All in all, this was an extremely talk-heavy episode, which seems to be a common issue for Ei Aoki shows. Fortunately, like with the Meteora scene, most of the talking here was actually pretty interesting – the Military Princess monologuing about crushing her enemies wasn’t really great, but watching Alice and Magical Slayer Mamiko bond was great. Re:Creators is both novel and good, a rare and powerful combination.

4 thoughts on “Spring 2017 – Week 4 in Review

  1. Supposedly Rei Hiroe apologized for the exposition in Episode 4 of Re:Creators and praised Aoki for handling the scenes well with “eatting and yuri.” I remember Fate/Zero being pretty talky, but I don’t remember that being the case with Ga-Rei Zero which is probably my favorite of the series Aoki has directed previously.

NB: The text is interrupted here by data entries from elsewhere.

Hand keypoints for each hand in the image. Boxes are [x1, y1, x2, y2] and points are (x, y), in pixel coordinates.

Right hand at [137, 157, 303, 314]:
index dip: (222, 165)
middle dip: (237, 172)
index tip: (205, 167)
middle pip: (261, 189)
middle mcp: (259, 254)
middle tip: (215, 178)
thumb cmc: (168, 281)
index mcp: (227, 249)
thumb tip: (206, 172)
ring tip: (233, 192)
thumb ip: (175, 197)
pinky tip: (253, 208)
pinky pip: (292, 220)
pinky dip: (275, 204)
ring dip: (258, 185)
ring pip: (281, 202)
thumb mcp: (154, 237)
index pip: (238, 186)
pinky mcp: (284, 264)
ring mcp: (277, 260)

    I’m also find Virgin Soul’s pacing a little slow at times. Some of the episodes seem to be set up episodes which leave me wanting more. Which arguably means they’re doing their job, but I’d like it they could whet my appetite for the next week’s episode without making me feel like I’m still hungry after the one I just watched.

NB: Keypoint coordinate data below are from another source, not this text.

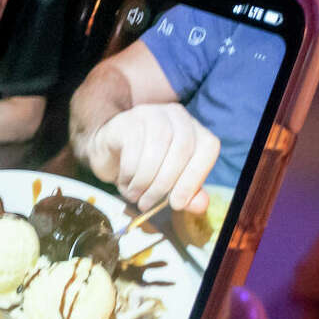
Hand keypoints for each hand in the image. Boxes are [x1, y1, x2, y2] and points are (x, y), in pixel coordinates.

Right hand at [82, 101, 219, 213]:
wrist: (110, 153)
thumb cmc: (147, 168)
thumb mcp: (172, 182)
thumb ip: (190, 193)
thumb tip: (200, 204)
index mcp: (195, 130)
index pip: (208, 148)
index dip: (194, 178)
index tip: (178, 204)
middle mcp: (177, 116)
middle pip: (182, 149)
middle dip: (165, 184)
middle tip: (149, 204)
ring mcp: (152, 114)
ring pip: (157, 150)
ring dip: (145, 181)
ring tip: (137, 197)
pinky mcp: (127, 120)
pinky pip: (133, 150)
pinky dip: (130, 173)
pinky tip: (126, 183)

  2. I thought Meteora’s speech was inoffensive, content-wise. What I absolutely was not okay with was the timing of it. You would think with a premise as interesting as “Anime/Manga/Video Game characters get reverse Isekai’d” that we would get a lot more show-not-tell. Instead, Meteora just explains why she ha come to terms with being minor video game character instead of showing us just exactly what that video game was like, her specific roles in the story, how she first reacted it, etc. It’s a waste of potential to have her just tell us the conclusion she got without ever letting us get to know her as a character IN the game and contrasting that with her new character while playing that same game! And her conclusion that the world is going to be destroyed is awfully convenient- to move the plot along. Otherwise, coming up with that on her own does not feel natural in any capacity unless you accept that Meteora is a walking plot device/exposition machine.

    This leads me to my main gripe with Re:Creators- it’s a waste of potential. Almost everything that would be interesting about being reverse Isekai’d occurs in silent frames to make the exposition less boring than it already is. This is such lazy storytelling, and worse, I just find it boring. I have no idea why the writers chose to focus on the most inane and uninteresting aspects of the premise.

  3. This week, Sakura Quest, Attack on Titan, and Natsume Yuujinchou had been on top of my list. The tremendous rise in the phase of Attack on Titan’s story was simply phenomenal and with that, I can say that it live up with the hype. Secondly, Natsume Yuujinchou never fail to amaze me with such a simple yet very heartwarming story. It truly is one of the best slice-of-life / supernatural tv anime out there.

  4. Meteora’s speech was really good. It’s kind of surprising how much serious drama they can get from a premise that doesn’t seem like it was meant to be taken seriously.

    Did you decide to drop Suka Suka or are you still behind on it?